Hadoop distcp support
The hadoop distcp command is used for data migration from HDFS to the IBM Spectrum Scale™ file system and between two IBM Spectrum Scale file systems.
There are no additional configuration changes. The hadoop distcp command is supported in HDFS transparency 2.7.0-2 (gpfs.hdfs-protocol-2.7.0-2) and later.
hadoop distcp hdfs://nn1_host:8020/source/dir hdfs://nn2_host.:8020/target/dir
Known Issues and Workaround
Issue 1: Permission is denied when the hadoop distcp command is run with the root credentials.
org.apache.hadoop.security.AccessControlException: Permission denied: user=root, access=WRITE,
inode="/user/root/.staging":hdfs:hdfs:drwxr-xr-x
at org.apache.hadoop.hdfs.server.namenode.FSPermissionChecker.check(FSPermissionChecker.java:319).Add the super user account to gpfs.supergroup in gpfs-site.xml to configure the root as the super user or run the related hadoop distcp command with the super user credentials.

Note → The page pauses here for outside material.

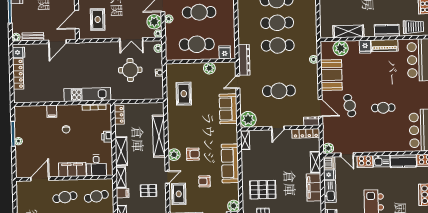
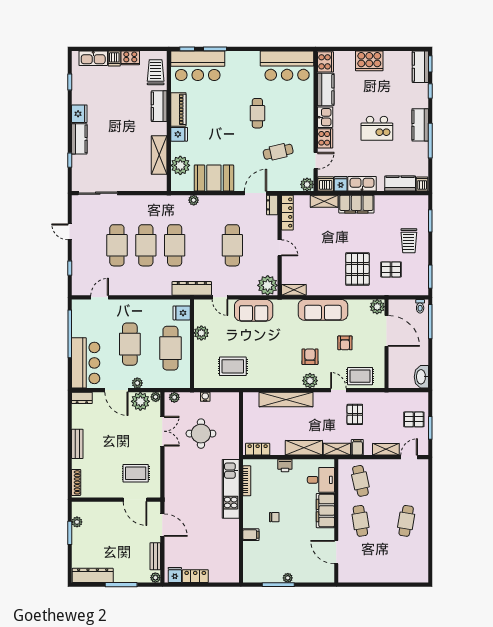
locker: (18, 74) -> (195, 576), width x0.66
cafe table: (350, 106) -> (278, 152), moved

Issue 2: Access time exception while copying files from IBM Spectrum Scale to HDFS with the -p option
[hdfs@c8f2n03 conf]$ hadoop distcp -overwrite -p hdfs://c16f1n03.gpfs.net:8020/testc16f1n03/
hdfs://c8f2n03.gpfs.net:8020/testc8f2n03
Error: org.apache.hadoop.ipc.RemoteException(java.io.IOException): Access time for HDFS is not configured. Set the dfs.namenode.accesstime.precision configuration parameter at org.apache.hadoop.hdfs.server.namenode.FSDirAttrOp.setTimes(FSDirAttrOp.java:101)
WorkaroundChange the dfs.namenode.accesstime.precision value from 0 to a value such as 3600000 (1 hour) in hdfs-site.xml for the HDFS cluster.
Issue 3: The distcp command fails when the src director is root.
[hdfs@c16f1n03 root]$ hadoop distcp hdfs://c16f1n03.gpfs.net:8020/ hdfs://c8f2n03.gpfs.net:8020/test5
16/03/03 22:27:34 ERROR tools.DistCp: Exception encountered
java.lang.NullPointerException
at org.apache.hadoop.tools.util.DistCpUtils.getRelativePath(DistCpUtils.java:144)
at org.apache.hadoop.tools.SimpleCopyListing.writeToFileListing(SimpleCopyListing.java:353)
WorkaroundSpecify at least one directory or file at the source directory.